_PROBLEM STATEMENT_
A faithful copy of the listing below is needed, one that contains no pictures.
BEGIN DATASET EXTRACT
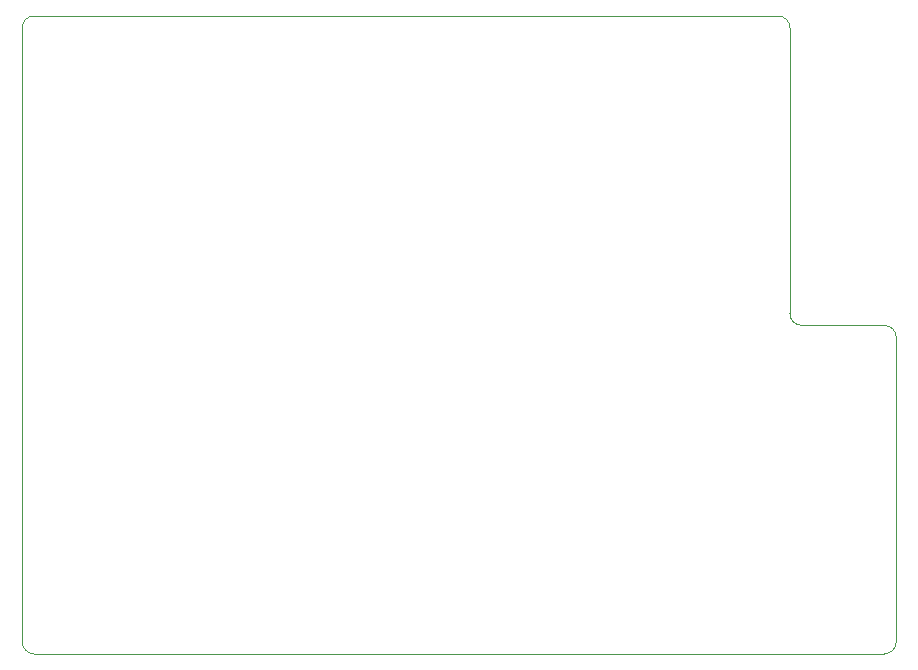
<source format=gm1>
%TF.GenerationSoftware,KiCad,Pcbnew,(6.0.8)*%
%TF.CreationDate,2023-02-20T09:44:42-06:00*%
%TF.ProjectId,PumpTimerV2,50756d70-5469-46d6-9572-56322e6b6963,rev?*%
%TF.SameCoordinates,Original*%
%TF.FileFunction,Profile,NP*%
%FSLAX46Y46*%
G04 Gerber Fmt 4.6, Leading zero omitted, Abs format (unit mm)*
G04 Created by KiCad (PCBNEW (6.0.8)) date 2023-02-20 09:44:42*
%MOMM*%
%LPD*%
G01*
G04 APERTURE LIST*
%TA.AperFunction,Profile*%
%ADD10C,0.050000*%
%TD*%
G04 APERTURE END LIST*
D10*
X104000000Y-60000000D02*
X41000000Y-60000000D01*
X114000000Y-87200000D02*
G75*
G03*
X113000000Y-86200000I-1000000J0D01*
G01*
X105000000Y-85200000D02*
G75*
G03*
X106000000Y-86200000I1000000J0D01*
G01*
X114000000Y-87200000D02*
X114000000Y-113000000D01*
X113000000Y-114000000D02*
X41000000Y-114000000D01*
X105000000Y-85200000D02*
X105000000Y-61000000D01*
X106000000Y-86200000D02*
X113000000Y-86200000D01*
X40000000Y-113000000D02*
G75*
G03*
X41000000Y-114000000I1000000J0D01*
G01*
X40000000Y-61000000D02*
X40000000Y-113000000D01*
X113000000Y-114000000D02*
G75*
G03*
X114000000Y-113000000I0J1000000D01*
G01*
X41000000Y-60000000D02*
G75*
G03*
X40000000Y-61000000I0J-1000000D01*
G01*
X105000000Y-61000000D02*
G75*
G03*
X104000000Y-60000000I-1000000J0D01*
G01*
M02*

</source>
END DATASET EXTRACT
_OUTPUT OF THE TASK_
<source format=gm1>
%TF.GenerationSoftware,KiCad,Pcbnew,(6.0.8)*%
%TF.CreationDate,2023-02-20T09:44:42-06:00*%
%TF.ProjectId,PumpTimerV2,50756d70-5469-46d6-9572-56322e6b6963,rev?*%
%TF.SameCoordinates,Original*%
%TF.FileFunction,Profile,NP*%
%FSLAX46Y46*%
G04 Gerber Fmt 4.6, Leading zero omitted, Abs format (unit mm)*
G04 Created by KiCad (PCBNEW (6.0.8)) date 2023-02-20 09:44:42*
%MOMM*%
%LPD*%
G01*
G04 APERTURE LIST*
%TA.AperFunction,Profile*%
%ADD10C,0.050000*%
%TD*%
G04 APERTURE END LIST*
D10*
X104000000Y-60000000D02*
X41000000Y-60000000D01*
X114000000Y-87200000D02*
G75*
G03*
X113000000Y-86200000I-1000000J0D01*
G01*
X105000000Y-85200000D02*
G75*
G03*
X106000000Y-86200000I1000000J0D01*
G01*
X114000000Y-87200000D02*
X114000000Y-113000000D01*
X113000000Y-114000000D02*
X41000000Y-114000000D01*
X105000000Y-85200000D02*
X105000000Y-61000000D01*
X106000000Y-86200000D02*
X113000000Y-86200000D01*
X40000000Y-113000000D02*
G75*
G03*
X41000000Y-114000000I1000000J0D01*
G01*
X40000000Y-61000000D02*
X40000000Y-113000000D01*
X113000000Y-114000000D02*
G75*
G03*
X114000000Y-113000000I0J1000000D01*
G01*
X41000000Y-60000000D02*
G75*
G03*
X40000000Y-61000000I0J-1000000D01*
G01*
X105000000Y-61000000D02*
G75*
G03*
X104000000Y-60000000I-1000000J0D01*
G01*
M02*

</source>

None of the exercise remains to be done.